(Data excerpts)

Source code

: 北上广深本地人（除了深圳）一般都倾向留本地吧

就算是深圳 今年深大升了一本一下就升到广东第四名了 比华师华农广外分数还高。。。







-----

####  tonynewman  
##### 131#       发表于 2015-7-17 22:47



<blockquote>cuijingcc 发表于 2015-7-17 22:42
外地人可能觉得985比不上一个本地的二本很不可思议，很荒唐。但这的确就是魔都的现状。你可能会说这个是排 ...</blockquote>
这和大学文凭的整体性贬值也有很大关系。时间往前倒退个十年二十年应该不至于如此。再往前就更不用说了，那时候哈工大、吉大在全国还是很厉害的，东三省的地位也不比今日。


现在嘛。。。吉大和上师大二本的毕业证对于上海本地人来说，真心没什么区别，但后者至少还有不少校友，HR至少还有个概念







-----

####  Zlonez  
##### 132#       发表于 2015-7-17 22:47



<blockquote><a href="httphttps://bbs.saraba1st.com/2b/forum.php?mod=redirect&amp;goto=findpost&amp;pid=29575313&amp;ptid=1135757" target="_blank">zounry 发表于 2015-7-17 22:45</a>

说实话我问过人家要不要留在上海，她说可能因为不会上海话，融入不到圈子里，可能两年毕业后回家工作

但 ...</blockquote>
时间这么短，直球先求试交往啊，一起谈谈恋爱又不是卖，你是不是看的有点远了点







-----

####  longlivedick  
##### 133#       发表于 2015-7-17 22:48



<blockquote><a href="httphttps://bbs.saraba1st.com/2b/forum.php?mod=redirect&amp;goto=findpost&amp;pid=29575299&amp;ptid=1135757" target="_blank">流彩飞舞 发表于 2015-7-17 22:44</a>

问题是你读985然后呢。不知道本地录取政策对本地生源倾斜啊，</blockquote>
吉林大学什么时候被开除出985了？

**ACTIVITY:**
Please reproduce all of the records above word for word.

**OUTPUT FOR THIS EXERCISE:**
Source code

: 北上广深本地人（除了深圳）一般都倾向留本地吧

就算是深圳 今年深大升了一本一下就升到广东第四名了 比华师华农广外分数还高。。。







-----

####  tonynewman  
##### 131#       发表于 2015-7-17 22:47



<blockquote>cuijingcc 发表于 2015-7-17 22:42
外地人可能觉得985比不上一个本地的二本很不可思议，很荒唐。但这的确就是魔都的现状。你可能会说这个是排 ...</blockquote>
这和大学文凭的整体性贬值也有很大关系。时间往前倒退个十年二十年应该不至于如此。再往前就更不用说了，那时候哈工大、吉大在全国还是很厉害的，东三省的地位也不比今日。


现在嘛。。。吉大和上师大二本的毕业证对于上海本地人来说，真心没什么区别，但后者至少还有不少校友，HR至少还有个概念







-----

####  Zlonez  
##### 132#       发表于 2015-7-17 22:47



<blockquote><a href="httphttps://bbs.saraba1st.com/2b/forum.php?mod=redirect&amp;goto=findpost&amp;pid=29575313&amp;ptid=1135757" target="_blank">zounry 发表于 2015-7-17 22:45</a>

说实话我问过人家要不要留在上海，她说可能因为不会上海话，融入不到圈子里，可能两年毕业后回家工作

但 ...</blockquote>
时间这么短，直球先求试交往啊，一起谈谈恋爱又不是卖，你是不是看的有点远了点







-----

####  longlivedick  
##### 133#       发表于 2015-7-17 22:48



<blockquote><a href="httphttps://bbs.saraba1st.com/2b/forum.php?mod=redirect&amp;goto=findpost&amp;pid=29575299&amp;ptid=1135757" target="_blank">流彩飞舞 发表于 2015-7-17 22:44</a>

问题是你读985然后呢。不知道本地录取政策对本地生源倾斜啊，</blockquote>
吉林大学什么时候被开除出985了？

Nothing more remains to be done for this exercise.